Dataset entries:
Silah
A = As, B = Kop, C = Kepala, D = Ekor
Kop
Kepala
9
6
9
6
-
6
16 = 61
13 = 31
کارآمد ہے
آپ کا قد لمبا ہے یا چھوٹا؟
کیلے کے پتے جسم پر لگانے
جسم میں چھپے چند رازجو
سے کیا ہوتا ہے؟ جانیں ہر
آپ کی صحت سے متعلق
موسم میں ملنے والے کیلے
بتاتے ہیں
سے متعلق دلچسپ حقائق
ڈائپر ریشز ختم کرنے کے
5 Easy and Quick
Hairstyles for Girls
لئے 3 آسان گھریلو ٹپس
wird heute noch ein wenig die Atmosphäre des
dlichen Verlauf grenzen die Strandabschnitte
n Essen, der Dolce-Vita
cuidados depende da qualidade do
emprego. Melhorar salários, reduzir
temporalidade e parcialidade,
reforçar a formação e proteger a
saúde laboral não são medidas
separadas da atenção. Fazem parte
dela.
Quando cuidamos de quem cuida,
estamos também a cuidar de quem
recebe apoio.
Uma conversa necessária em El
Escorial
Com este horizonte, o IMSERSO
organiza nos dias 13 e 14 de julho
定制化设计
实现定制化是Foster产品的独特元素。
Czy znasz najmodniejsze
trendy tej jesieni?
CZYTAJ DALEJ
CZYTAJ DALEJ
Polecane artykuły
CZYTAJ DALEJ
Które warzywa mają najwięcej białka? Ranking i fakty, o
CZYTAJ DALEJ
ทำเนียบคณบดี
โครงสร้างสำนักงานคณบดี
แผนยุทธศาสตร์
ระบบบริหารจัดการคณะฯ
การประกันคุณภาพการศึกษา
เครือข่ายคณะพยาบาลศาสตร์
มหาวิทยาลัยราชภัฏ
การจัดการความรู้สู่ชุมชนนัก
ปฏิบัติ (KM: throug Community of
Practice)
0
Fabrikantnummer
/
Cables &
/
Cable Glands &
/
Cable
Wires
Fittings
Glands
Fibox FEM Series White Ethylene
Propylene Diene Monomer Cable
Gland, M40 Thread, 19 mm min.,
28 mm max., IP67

DIRECTIVE: Reproduce every line of the records above verbatim, in the same order and with the same line breaks.

RESPONSE TO THE EXERCISE:
Silah
A = As, B = Kop, C = Kepala, D = Ekor
Kop
Kepala
9
6
9
6
-
6
16 = 61
13 = 31
کارآمد ہے
آپ کا قد لمبا ہے یا چھوٹا؟
کیلے کے پتے جسم پر لگانے
جسم میں چھپے چند رازجو
سے کیا ہوتا ہے؟ جانیں ہر
آپ کی صحت سے متعلق
موسم میں ملنے والے کیلے
بتاتے ہیں
سے متعلق دلچسپ حقائق
ڈائپر ریشز ختم کرنے کے
5 Easy and Quick
Hairstyles for Girls
لئے 3 آسان گھریلو ٹپس
wird heute noch ein wenig die Atmosphäre des
dlichen Verlauf grenzen die Strandabschnitte
n Essen, der Dolce-Vita
cuidados depende da qualidade do
emprego. Melhorar salários, reduzir
temporalidade e parcialidade,
reforçar a formação e proteger a
saúde laboral não são medidas
separadas da atenção. Fazem parte
dela.
Quando cuidamos de quem cuida,
estamos também a cuidar de quem
recebe apoio.
Uma conversa necessária em El
Escorial
Com este horizonte, o IMSERSO
organiza nos dias 13 e 14 de julho
定制化设计
实现定制化是Foster产品的独特元素。
Czy znasz najmodniejsze
trendy tej jesieni?
CZYTAJ DALEJ
CZYTAJ DALEJ
Polecane artykuły
CZYTAJ DALEJ
Które warzywa mają najwięcej białka? Ranking i fakty, o
CZYTAJ DALEJ
ทำเนียบคณบดี
โครงสร้างสำนักงานคณบดี
แผนยุทธศาสตร์
ระบบบริหารจัดการคณะฯ
การประกันคุณภาพการศึกษา
เครือข่ายคณะพยาบาลศาสตร์
มหาวิทยาลัยราชภัฏ
การจัดการความรู้สู่ชุมชนนัก
ปฏิบัติ (KM: throug Community of
Practice)
0
Fabrikantnummer
/
Cables &
/
Cable Glands &
/
Cable
Wires
Fittings
Glands
Fibox FEM Series White Ethylene
Propylene Diene Monomer Cable
Gland, M40 Thread, 19 mm min.,
28 mm max., IP67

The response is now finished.